Chef Matt Levin loves LaFrieda's burgers, but he prefers to grind his own in his kitchen at Square Peg, allowing him to control exactly what goes into them. "It's just like buying whole fishes," Levin says. "You know what you have. You saw the fish, you know what it looks like. It's the same thing. You see the pieces of meat; you know what's going into your burger."

And what's good for professional kitchens can be just as good when applied to backyard grilling. It's no secret that supermarket ground beef and frozen burger patties are loaded with low-quality meat scraps, and often, until recently, included the reviled "pink slime" and other questionable additives. Grinding your own beef cuts out any uncertainties about what might be in it.

All that's needed is access to a butcher, a meat grinder or food-grinding attachment for a KitchenAid stand mixer, a little sense of culinary adventure, and a hunger for hamburgers.

LaFrieda's basic blend combines equal parts of beef shoulder, the fattier clod portion of the shoulder, brisket with the deckle fat attached, and boneless short ribs. The shoulder brings a sirloin-like flavor to the mix, while the clod's inter-muscle fat keeps the patty from drying out on the grill. Brisket adds depth and some bite, or firmness, to the texture. And the short rib lends a richness that amplifies the mixture's beefy qualities.

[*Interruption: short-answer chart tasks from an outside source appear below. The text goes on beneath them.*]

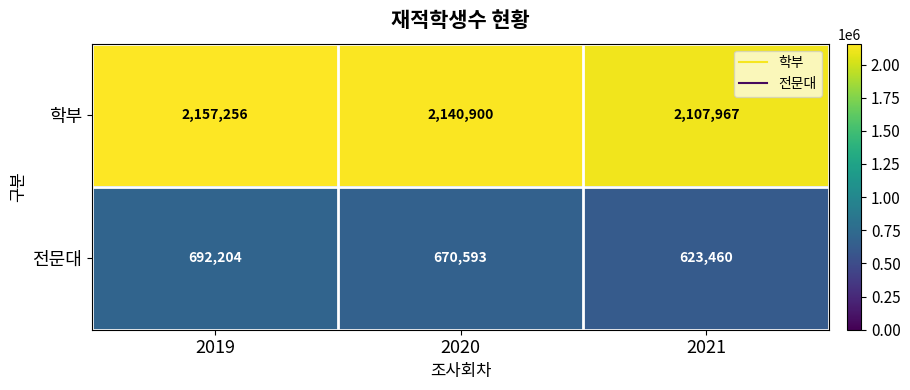

What is the approximate value of 전문대 at 2021?

623460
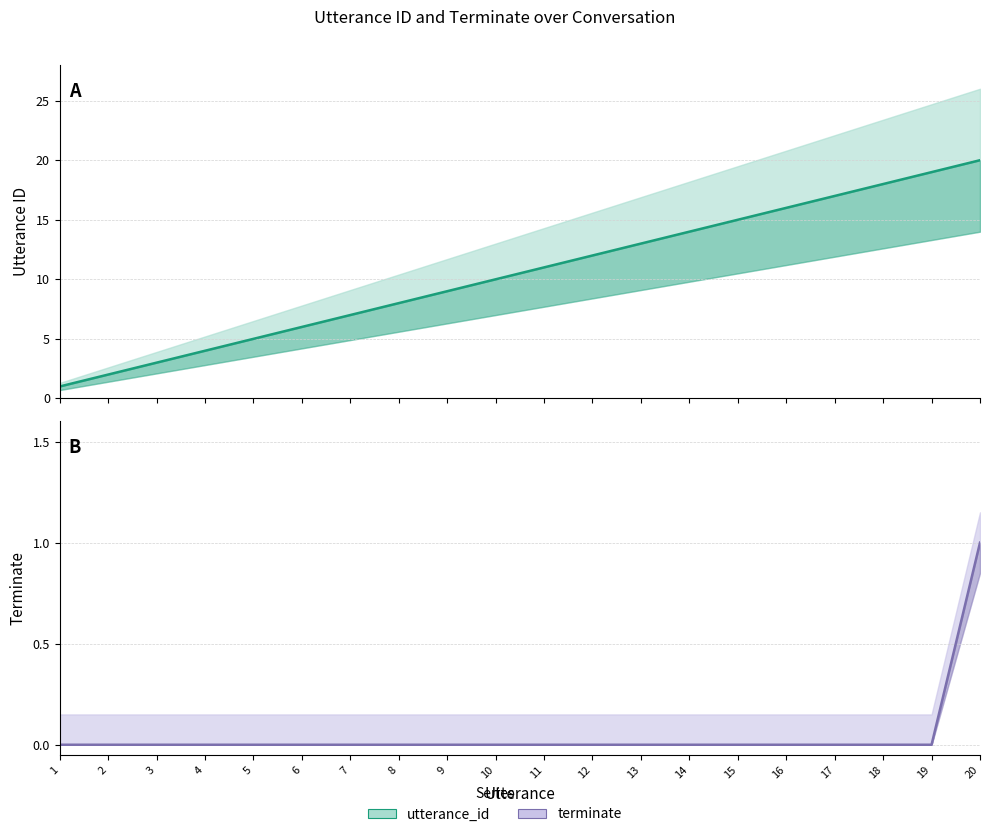

At which label does utterance_id first exceed 11?

12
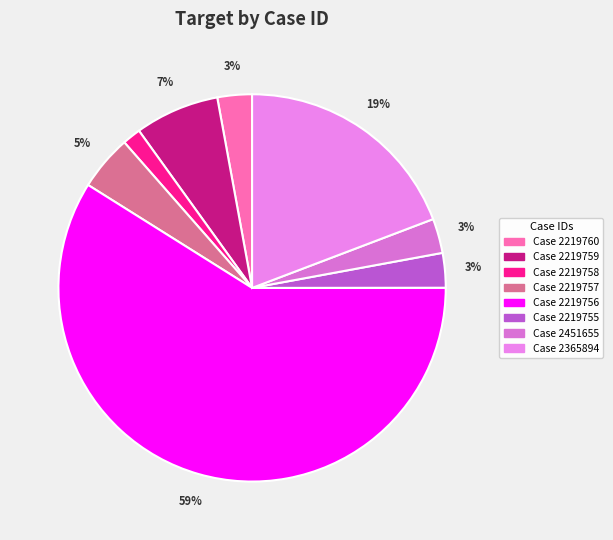

How many segments does this pie chart have?

8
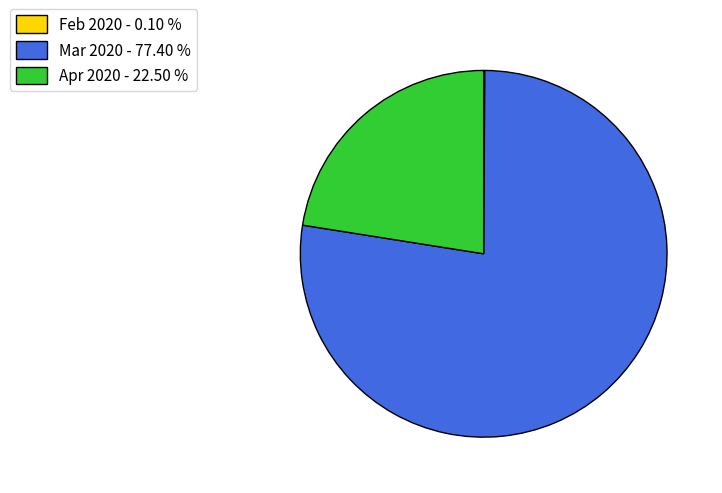

Between Mar 2020 - 77.40 % and Apr 2020 - 22.50 %, which is larger?

Mar 2020 - 77.40 %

LaFrieda uses whole muscles when making commercial quantities of ground beef, which means grinding an entire 25-pound clod is no problem at all. For homemade burger blends, talk to a butcher about which cuts he has available that include the clod. Cuts like clod roast, shoulder center roast, blade roast, top blade roast, cross-rib roast, top blade steaks, and flat irons can all be used as substitutes, provided they are well marbled.

At Cuba Libre, chef Guillermo Pernot makes a blend of equal parts skirt steak, pork shoulder, and chorizo for a Cuban-style burger known as a frita. He seasons it with paprika, cumin, and pepper.

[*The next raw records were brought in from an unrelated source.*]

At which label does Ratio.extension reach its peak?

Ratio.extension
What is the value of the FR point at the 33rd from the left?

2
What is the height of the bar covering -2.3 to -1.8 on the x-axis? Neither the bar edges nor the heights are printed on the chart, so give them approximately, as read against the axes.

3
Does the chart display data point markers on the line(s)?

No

"By grinding the meat yourself, you get a better burger," Pernot said. "It has some sort of structure to it, but doesn't have any of that dry density of, like, a McDonald's burger."

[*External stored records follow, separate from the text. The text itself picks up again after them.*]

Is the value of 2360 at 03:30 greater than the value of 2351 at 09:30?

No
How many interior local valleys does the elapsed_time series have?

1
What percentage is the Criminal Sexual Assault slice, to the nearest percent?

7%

Jason Cichonski, the hotshot chef behind the trendy restaurant Ela, is so committed to serving the freshest possible burger that he makes only 10 a day for his happy hour. His blend uses equal parts sirloin and short rib. To that he adds a secret blend of seasonings to bring out and enhance the umami quality. Though he wouldn't divulge what exactly goes into his burger, he did offer some tips (and a recipe) for a close copy. He says adding things like Worcestershire sauce, sesame oil, soy sauce, and bourbon will boost the umami factor. But he cautions that just a little bit goes a long way.

"I think less is definitely more for a burger," Cichonski said. "You don't want too much seasoning, because then it starts tasting like a meatball or meat loaf."

At Square Peg, Levin prefers a simple brisket-based burger. His daily grind is a 70 to 30 percent mix of deckle-on brisket and beef kidney fat. He likes the brisket's rich beefiness, and toothy texture. He says the kidney fat, a harder fat, doesn't melt out of the burger as easily, and helps make the brisket tender while cooking.

"What Shake Shack does is out of bounds; those burgers are crazy good," Levin said. But even the places using "old-school crappy burgers" are adding upscale touches like beautiful Bibb lettuce, Niman Ranch smoked bacon, aged cheddar cheese. "And it's taking, like, fast food to white collar," he said.